__TEXT SECTION__.
○ ○ ○ ○ ○ ○ ○
Solo is a 2017 Indian experimental anthology film co-written, co-produced and directed by Bejoy Nambiar with Dulquer Salmaan in the lead role. Shot simultaneously in Malayalam and Tamil, production began during November 2016. Solo tells the story of four people, each story revolving around four elements: Earth, Fire, Wind and Water, each with the facets of Lord Shiva. The film was released on 5 October 2017 in both Tamil and Malayalam  worldwide. The film was dubbed in Telugu as Athade, which released on 22 June 2018. It's also dubbed into Hindi as Tatva.

Plot

The film consists of four independent stories, all of which star Dulquer Salmaan as the protagonist: Shekhar, Trilok, Siva and Rudra.

World of Shekhar (Blind Love)

World of Shekhar is based on the Element of Water. It is a love story of a stammering, daring but loving young man named Shekhar and Radhika who is a blind, talented dancer, with an open mind. Their story starts in college, 4 years ago. There is a lot of fuss over whom  Radhika loves, whether it is Shekhar's friend Nelson or a guy named Sanju. Finally, Radhika confesses her love for Shekhar in front of everyone and the poetic love story begins. When their families find out about their relationship, they do not approve. But when Radhika reveals she is pregnant with his child, they agree to the wedding. After celebrating the happiest days of their lives during the wedding, Radhika goes into labour and passes away while delivering their baby. Shekhar, not being able to accept the truth goes out on his bike, only to meet with an accident. However, the story ends with Shekhar playing with their daughter on a beach, thereby, fulfilling a promise made to Radhika to take their daughter to a beach and spends time with her; just as Radhika's father did for her just before she lost her eyesight.

World of Trilok (The Cyclist)
The story begins with Aisha whose cycle collides with a car being driven by Thomas Zachariah. Zachariah's son-in-law Justin decides to save her, but Zachariah declines. Justin puts her in the car anyway and rushes to the hospital, but Aisha dies on the way. Instead of taking the body to the hospital, Zachariah disposes it on the road.

Four years later, Justin and his wife Annie are saddened by the demise of Zachariah. After returning from a business deal, Justin discovers that his car brakes are not working. The car crashes leaving Justin wounded, but he is saved by Dr Trilok Menon, a veterinary surgeon. As Trilok rushes to the hospital with Justin, Justin notices a photo of Aisha in Trilok's car and realizes she was his wife.
○ ○ ○ ○ ○ ○ ○
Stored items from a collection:
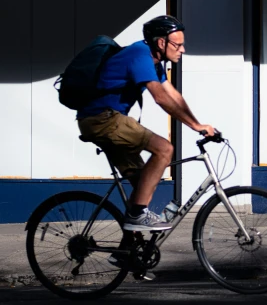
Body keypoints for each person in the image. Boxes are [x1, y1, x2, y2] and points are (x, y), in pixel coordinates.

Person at [77, 15, 215, 231]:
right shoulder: (140, 55)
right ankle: (136, 216)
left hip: (105, 120)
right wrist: (195, 127)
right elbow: (160, 97)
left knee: (143, 184)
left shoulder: (154, 61)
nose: (183, 49)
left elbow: (174, 96)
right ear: (162, 43)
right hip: (101, 119)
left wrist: (200, 124)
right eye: (178, 45)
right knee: (164, 149)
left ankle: (128, 250)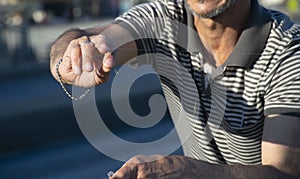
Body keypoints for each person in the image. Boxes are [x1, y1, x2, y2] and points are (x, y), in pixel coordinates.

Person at [50, 0, 300, 178]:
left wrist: (189, 171)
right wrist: (74, 57)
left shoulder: (288, 49)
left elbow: (283, 173)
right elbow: (94, 38)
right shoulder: (166, 17)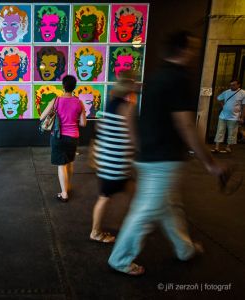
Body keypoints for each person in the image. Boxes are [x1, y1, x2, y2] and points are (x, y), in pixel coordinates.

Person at [108, 31, 226, 276]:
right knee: (147, 210)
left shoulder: (155, 78)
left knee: (170, 207)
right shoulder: (178, 80)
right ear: (183, 51)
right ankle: (119, 259)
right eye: (192, 48)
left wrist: (139, 145)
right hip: (163, 159)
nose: (193, 52)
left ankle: (185, 249)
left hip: (148, 156)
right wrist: (210, 162)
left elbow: (134, 115)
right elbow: (185, 125)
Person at [90, 74, 138, 243]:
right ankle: (96, 231)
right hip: (117, 162)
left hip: (106, 159)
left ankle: (125, 223)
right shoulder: (126, 108)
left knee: (126, 191)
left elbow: (99, 129)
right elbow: (132, 136)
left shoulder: (108, 106)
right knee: (106, 196)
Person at [40, 75, 87, 202]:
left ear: (63, 86)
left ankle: (64, 193)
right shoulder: (79, 102)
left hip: (58, 136)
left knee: (61, 165)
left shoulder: (56, 101)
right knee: (70, 162)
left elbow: (41, 117)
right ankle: (68, 185)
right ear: (74, 87)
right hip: (73, 137)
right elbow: (83, 123)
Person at [211, 79, 245, 153]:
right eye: (230, 85)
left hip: (234, 117)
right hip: (223, 116)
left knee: (232, 132)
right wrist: (223, 105)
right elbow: (219, 98)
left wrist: (242, 117)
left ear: (238, 85)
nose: (231, 86)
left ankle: (228, 147)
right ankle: (217, 147)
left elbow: (243, 106)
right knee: (220, 131)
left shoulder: (243, 93)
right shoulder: (226, 92)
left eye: (234, 85)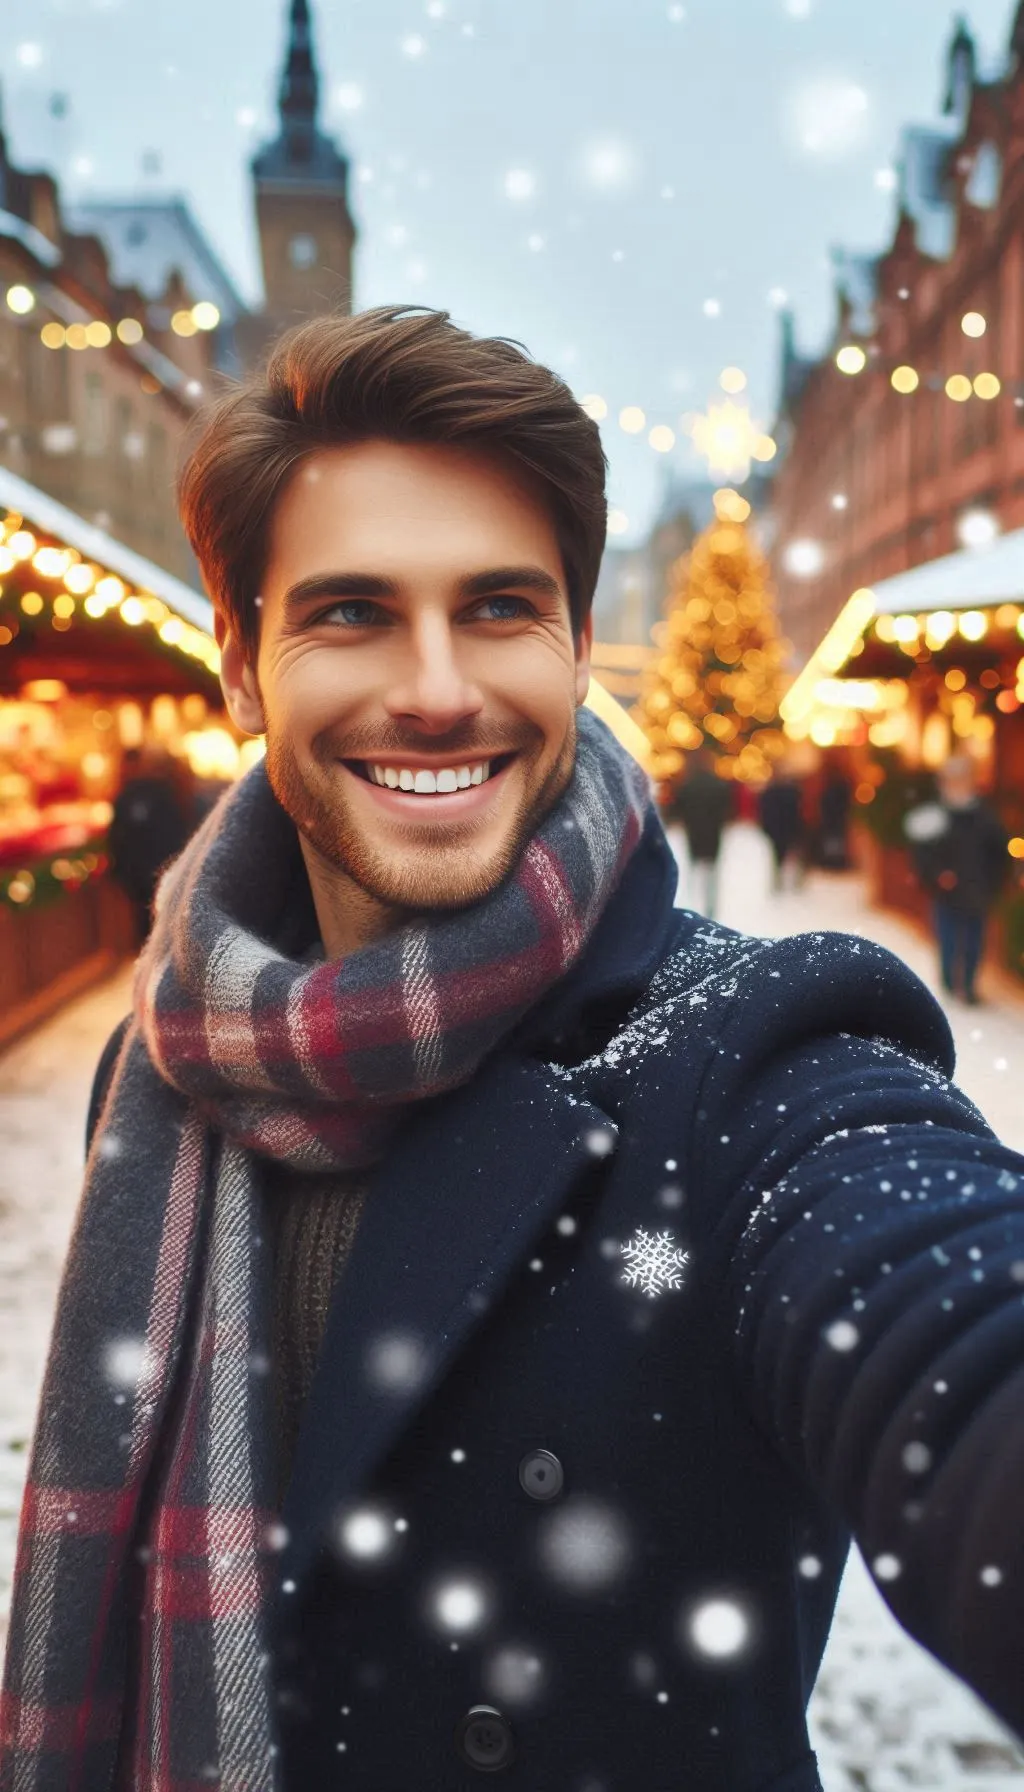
○ ○ ○ ○ ○ ○ ○
__EXPLORE THE MATERIAL__.
**1.** Answer these questions from the text on the film Solo:
(a) On what date was the film released in Tamil and Malayalam?
(b) Which element is World of Shekhar based on?
(c) Who saves Justin after his car crashes?
**2.** Carry on the text about the film Solo, starting after its last sentence.

__RESULTS OF THE EXERCISE__.
**1.**
(a) 5 October 2017
(b) Water
(c) Dr Trilok Menon, a veterinary surgeon

**2.**
After recovering, Justin tells everything to Annie and decides to tell the truth to Trilok. Justin narrates the whole incident. Trilok reveals that it was really him who killed Zachariah, that the accident was orchestrated by him too, and he also injected a drug in Justin's drip a few minutes ago which would make him brain dead. He says he was tracking them all these years and had heard everything that Zachariah and Justin said during the incident through Aisha's BlueTooth earbuds, revealing to him that she was pregnant and was still alive even after they disposed of her. Trilok then exits the room leaving Justin to die.

World of Shiva (Ties of Blood)

Shiva's mother leaves him, his father, and his brother Siddhu. Years later, Shiva is now a gangster working under his mentor Bhadran, a crime boss. Shiva protects his brother and is harsh on his wife Rukku. Siddhu is invited to join the gang by Bhadran, when he is released from prison for almost killing someone in the middle of the college.

Shiva's life changes when his father is found shot in a bar. From the bar's CCTV records, it is revealed that his father was killed by Vishnu, a crime boss in Mumbai and Shiva decides to take revenge. Shiva along with two of his gang members Nandha and Prabha goes to Mumbai. On the bus to Mumbai, Siddhu is found by Nandha and Shiva attempts to throw him out but Nandha allows him to stay. On reaching Mumbai, Shiva joins hands with a gangster to eliminate Vishnu.

The next night Shiva and gang reach Vishnu and start a shootout in a ritual place, which gets Prabha and many others are killed. Shiva eliminates almost every member of Vishnu's gang and Siddhu escapes, and rushing to Shiva only to see him get killed by Vishnu. Siddhu and Nandha manage to escape and reach their hideout. The next morning, revenge and fury filled Siddhu takes Nandha's gun and goes to Vishnu's house, only to be shocked by seeing his mother there who is now Vishnu's wife. It is revealed that this was why Vishnu killed Shiva and his father. As Vishnu enters the room, Siddhu shoots him in the chest and kills him and his mother begs him to escape. The story ends with a grieving Siddhu running through the streets of Mumbai.

World of Rudra (Everything is fair in love and war)

Rudra Ramachandran is an army trainee, madly in love with his girlfriend Akshara. He constantly ruins Akshara's marriage proposals by creating a scene in her house.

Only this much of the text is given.